Source records:
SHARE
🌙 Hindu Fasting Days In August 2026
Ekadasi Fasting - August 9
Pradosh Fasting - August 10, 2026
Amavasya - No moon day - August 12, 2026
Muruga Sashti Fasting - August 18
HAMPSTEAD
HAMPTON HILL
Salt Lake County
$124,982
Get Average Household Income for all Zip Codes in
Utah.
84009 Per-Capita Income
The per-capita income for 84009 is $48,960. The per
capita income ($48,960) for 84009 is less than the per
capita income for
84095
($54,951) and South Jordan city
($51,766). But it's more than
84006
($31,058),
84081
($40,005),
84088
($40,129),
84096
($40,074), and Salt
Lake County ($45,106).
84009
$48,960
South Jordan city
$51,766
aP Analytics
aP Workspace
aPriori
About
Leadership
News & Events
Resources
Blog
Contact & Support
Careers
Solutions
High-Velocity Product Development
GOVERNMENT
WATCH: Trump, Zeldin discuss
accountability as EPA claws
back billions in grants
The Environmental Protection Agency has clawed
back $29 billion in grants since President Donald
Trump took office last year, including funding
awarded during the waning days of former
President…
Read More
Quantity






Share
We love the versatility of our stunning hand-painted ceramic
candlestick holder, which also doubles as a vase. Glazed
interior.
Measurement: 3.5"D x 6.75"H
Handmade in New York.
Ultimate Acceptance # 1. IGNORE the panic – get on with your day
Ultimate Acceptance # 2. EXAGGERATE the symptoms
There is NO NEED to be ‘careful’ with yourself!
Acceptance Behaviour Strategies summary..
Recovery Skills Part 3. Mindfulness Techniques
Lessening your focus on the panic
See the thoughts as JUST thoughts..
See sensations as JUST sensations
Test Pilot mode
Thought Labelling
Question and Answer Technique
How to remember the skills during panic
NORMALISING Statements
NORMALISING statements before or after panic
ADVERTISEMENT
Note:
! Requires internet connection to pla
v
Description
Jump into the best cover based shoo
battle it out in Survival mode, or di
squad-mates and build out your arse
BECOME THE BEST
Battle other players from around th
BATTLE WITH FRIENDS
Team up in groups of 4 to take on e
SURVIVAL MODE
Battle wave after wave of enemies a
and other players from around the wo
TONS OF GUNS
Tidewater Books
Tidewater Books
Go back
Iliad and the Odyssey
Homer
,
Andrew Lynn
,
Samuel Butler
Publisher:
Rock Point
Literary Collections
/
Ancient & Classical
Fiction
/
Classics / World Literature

* AIM OF THE TASK
Write out a word-for-word copy of every entry above.

* TASK RESPONSE
SHARE
🌙 Hindu Fasting Days In August 2026
Ekadasi Fasting - August 9
Pradosh Fasting - August 10, 2026
Amavasya - No moon day - August 12, 2026
Muruga Sashti Fasting - August 18
HAMPSTEAD
HAMPTON HILL
Salt Lake County
$124,982
Get Average Household Income for all Zip Codes in
Utah.
84009 Per-Capita Income
The per-capita income for 84009 is $48,960. The per
capita income ($48,960) for 84009 is less than the per
capita income for
84095
($54,951) and South Jordan city
($51,766). But it's more than
84006
($31,058),
84081
($40,005),
84088
($40,129),
84096
($40,074), and Salt
Lake County ($45,106).
84009
$48,960
South Jordan city
$51,766
aP Analytics
aP Workspace
aPriori
About
Leadership
News & Events
Resources
Blog
Contact & Support
Careers
Solutions
High-Velocity Product Development
GOVERNMENT
WATCH: Trump, Zeldin discuss
accountability as EPA claws
back billions in grants
The Environmental Protection Agency has clawed
back $29 billion in grants since President Donald
Trump took office last year, including funding
awarded during the waning days of former
President…
Read More
Quantity






Share
We love the versatility of our stunning hand-painted ceramic
candlestick holder, which also doubles as a vase. Glazed
interior.
Measurement: 3.5"D x 6.75"H
Handmade in New York.
Ultimate Acceptance # 1. IGNORE the panic – get on with your day
Ultimate Acceptance # 2. EXAGGERATE the symptoms
There is NO NEED to be ‘careful’ with yourself!
Acceptance Behaviour Strategies summary..
Recovery Skills Part 3. Mindfulness Techniques
Lessening your focus on the panic
See the thoughts as JUST thoughts..
See sensations as JUST sensations
Test Pilot mode
Thought Labelling
Question and Answer Technique
How to remember the skills during panic
NORMALISING Statements
NORMALISING statements before or after panic
ADVERTISEMENT
Note:
! Requires internet connection to pla
v
Description
Jump into the best cover based shoo
battle it out in Survival mode, or di
squad-mates and build out your arse
BECOME THE BEST
Battle other players from around th
BATTLE WITH FRIENDS
Team up in groups of 4 to take on e
SURVIVAL MODE
Battle wave after wave of enemies a
and other players from around the wo
TONS OF GUNS
Tidewater Books
Tidewater Books
Go back
Iliad and the Odyssey
Homer
,
Andrew Lynn
,
Samuel Butler
Publisher:
Rock Point
Literary Collections
/
Ancient & Classical
Fiction
/
Classics / World Literature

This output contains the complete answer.